Knyphausen's ambition led him to seek an intimacy with Duchesses and Lady Marys; and the pimps of Bussorah, like their brethren in all other parts of the world, promise Junos, though they deal in clouds. One of those honest men taught the Baron to believe, that the young spouse of a rich old Turkish merchant, sighed for his embraces. Secret passages, trap doors, and every other apparatus of intrigue, was prepared at the Dutch factory. Hush money was in golden showers advanced; and a trained goddess from the public stews, was conducted with great mystery to the Baron's arms. The art of the well taught courtezan, her fine clothes, which had been procured by the Baron's bounty, together with his ignorance in the Turkish and Arabian languages, enabled the pimp and drab to impose on him for some time.

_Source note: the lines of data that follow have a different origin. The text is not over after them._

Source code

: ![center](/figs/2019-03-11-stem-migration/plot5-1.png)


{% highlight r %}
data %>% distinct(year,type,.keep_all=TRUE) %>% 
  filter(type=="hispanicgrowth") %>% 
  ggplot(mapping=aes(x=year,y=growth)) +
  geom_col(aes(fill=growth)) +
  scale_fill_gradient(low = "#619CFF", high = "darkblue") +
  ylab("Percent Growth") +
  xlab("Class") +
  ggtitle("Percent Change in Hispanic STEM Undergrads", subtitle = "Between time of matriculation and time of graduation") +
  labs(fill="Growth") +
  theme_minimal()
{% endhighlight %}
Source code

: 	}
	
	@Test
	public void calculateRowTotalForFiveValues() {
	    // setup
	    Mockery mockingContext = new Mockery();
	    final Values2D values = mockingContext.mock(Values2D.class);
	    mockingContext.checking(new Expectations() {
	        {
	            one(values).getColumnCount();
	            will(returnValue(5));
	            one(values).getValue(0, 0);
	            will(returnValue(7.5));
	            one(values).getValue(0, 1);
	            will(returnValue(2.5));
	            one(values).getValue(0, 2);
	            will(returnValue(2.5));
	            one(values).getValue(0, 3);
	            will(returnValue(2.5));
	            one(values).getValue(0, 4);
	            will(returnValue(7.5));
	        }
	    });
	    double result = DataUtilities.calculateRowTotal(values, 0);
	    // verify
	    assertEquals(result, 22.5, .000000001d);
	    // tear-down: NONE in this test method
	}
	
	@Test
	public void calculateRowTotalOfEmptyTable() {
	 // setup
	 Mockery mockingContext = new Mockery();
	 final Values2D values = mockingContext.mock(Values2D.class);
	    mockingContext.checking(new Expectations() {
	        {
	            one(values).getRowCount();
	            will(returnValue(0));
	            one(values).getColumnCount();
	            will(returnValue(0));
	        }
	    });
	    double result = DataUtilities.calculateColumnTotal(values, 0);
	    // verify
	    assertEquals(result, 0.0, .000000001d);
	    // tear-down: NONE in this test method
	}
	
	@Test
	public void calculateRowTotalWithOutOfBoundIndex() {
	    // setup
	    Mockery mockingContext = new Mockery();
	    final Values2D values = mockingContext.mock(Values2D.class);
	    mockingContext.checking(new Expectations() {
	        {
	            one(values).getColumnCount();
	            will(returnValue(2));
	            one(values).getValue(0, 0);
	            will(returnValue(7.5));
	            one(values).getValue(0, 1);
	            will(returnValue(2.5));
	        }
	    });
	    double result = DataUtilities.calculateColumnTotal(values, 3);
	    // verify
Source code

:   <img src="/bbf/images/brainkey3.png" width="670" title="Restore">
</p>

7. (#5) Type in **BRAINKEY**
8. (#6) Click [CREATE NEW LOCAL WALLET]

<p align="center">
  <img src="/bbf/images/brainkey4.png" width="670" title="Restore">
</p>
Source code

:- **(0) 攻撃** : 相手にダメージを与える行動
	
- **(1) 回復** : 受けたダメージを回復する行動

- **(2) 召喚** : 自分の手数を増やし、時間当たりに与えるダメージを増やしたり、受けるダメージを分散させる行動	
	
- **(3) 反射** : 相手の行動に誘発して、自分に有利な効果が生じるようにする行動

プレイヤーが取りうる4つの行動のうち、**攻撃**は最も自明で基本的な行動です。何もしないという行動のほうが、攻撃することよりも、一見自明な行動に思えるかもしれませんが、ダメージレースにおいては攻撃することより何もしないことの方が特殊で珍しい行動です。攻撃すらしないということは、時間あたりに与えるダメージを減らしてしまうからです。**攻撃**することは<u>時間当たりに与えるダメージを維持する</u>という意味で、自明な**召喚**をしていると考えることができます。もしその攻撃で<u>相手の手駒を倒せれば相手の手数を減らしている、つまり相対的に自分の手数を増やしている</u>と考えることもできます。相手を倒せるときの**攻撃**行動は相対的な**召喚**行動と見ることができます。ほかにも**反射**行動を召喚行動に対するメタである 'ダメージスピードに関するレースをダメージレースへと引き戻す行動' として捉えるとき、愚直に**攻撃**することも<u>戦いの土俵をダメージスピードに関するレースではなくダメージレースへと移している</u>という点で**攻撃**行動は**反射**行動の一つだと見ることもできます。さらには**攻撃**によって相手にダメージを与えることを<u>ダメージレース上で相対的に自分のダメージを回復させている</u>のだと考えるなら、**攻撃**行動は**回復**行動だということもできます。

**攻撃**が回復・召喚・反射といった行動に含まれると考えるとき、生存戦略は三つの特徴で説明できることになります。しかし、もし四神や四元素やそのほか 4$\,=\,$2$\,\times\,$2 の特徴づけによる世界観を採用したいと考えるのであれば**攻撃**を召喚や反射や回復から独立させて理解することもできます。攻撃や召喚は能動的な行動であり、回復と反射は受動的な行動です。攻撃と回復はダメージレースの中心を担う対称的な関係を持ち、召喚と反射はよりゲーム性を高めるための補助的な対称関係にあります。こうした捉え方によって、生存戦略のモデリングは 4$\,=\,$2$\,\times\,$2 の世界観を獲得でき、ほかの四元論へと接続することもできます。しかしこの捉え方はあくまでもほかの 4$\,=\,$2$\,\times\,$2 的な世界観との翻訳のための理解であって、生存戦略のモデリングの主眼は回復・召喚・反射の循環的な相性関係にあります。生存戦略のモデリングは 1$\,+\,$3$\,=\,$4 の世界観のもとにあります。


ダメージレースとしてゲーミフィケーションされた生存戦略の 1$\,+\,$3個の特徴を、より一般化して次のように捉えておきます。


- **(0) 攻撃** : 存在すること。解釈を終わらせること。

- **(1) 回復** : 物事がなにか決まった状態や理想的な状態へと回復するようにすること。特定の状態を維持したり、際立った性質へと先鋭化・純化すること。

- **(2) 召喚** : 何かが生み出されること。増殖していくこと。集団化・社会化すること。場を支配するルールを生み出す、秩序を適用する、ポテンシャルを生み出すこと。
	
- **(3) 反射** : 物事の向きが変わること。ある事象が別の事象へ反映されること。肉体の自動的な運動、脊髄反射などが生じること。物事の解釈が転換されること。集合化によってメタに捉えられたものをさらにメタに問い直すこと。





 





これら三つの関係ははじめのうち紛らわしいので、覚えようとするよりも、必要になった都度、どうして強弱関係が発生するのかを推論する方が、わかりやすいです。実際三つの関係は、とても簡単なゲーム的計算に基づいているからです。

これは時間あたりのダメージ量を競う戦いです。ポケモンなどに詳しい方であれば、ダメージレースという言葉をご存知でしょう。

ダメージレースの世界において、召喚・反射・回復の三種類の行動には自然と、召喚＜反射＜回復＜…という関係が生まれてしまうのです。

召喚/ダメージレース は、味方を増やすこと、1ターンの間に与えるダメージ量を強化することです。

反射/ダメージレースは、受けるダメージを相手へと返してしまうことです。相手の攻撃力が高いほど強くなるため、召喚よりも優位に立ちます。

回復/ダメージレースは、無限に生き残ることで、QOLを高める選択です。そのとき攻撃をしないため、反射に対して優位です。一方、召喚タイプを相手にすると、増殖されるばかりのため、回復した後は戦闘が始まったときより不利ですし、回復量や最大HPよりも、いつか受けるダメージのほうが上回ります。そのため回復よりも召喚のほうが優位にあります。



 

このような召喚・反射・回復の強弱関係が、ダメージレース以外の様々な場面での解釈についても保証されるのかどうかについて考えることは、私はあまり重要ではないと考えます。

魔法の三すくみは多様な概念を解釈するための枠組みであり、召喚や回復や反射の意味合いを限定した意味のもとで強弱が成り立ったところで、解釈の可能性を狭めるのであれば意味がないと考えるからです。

But nothing could secure him from the effects of his own absurd vanity. He puffed of his success so often, and so publicly, that the Cadies Officers got intelligence of the intrigue. The factory was surrounded, and the happy pair taken together. The Baron was confined, the Lady drummed with ignominy round the town, and the Pimp lost his nose and ears. I have several times since seen the miserable mutilated wretch, imploring charity from the passengers in the public way.

Whether the Baron received a bambooing or not, I really do not remember; but I know that the English Resident, interested himself extremely with the government, to prevent so disgraceful and painful an application, to the feet of a national Resident. Be that as it may, it cost the Baron large sums to make the matter up, and obtain his release. He was however, at length discharged, went to Batavia, and had art enough to procure some ships of force, with which he returned to the Gulf of Persia; landed on the Island of Carrack, and sent his ships to block up the entrance to Bussorah River; laid the government under contribution, as well as the foreign merchants; and for a time interrupted the trade of the port; and obtained repayment of the money which had been forced from him, with large premium.


Then Joseph recounts Tido having more adventures in a province formerly belonging to Persia, intriguing, getting involved in coups, etc.

In the archives, there is a document or set of documents concerning "The arrest of Baron Tido Friedrich zu Inn- und Knyphausen at the request of his mother." I am planning to attempt to get a copy of this document.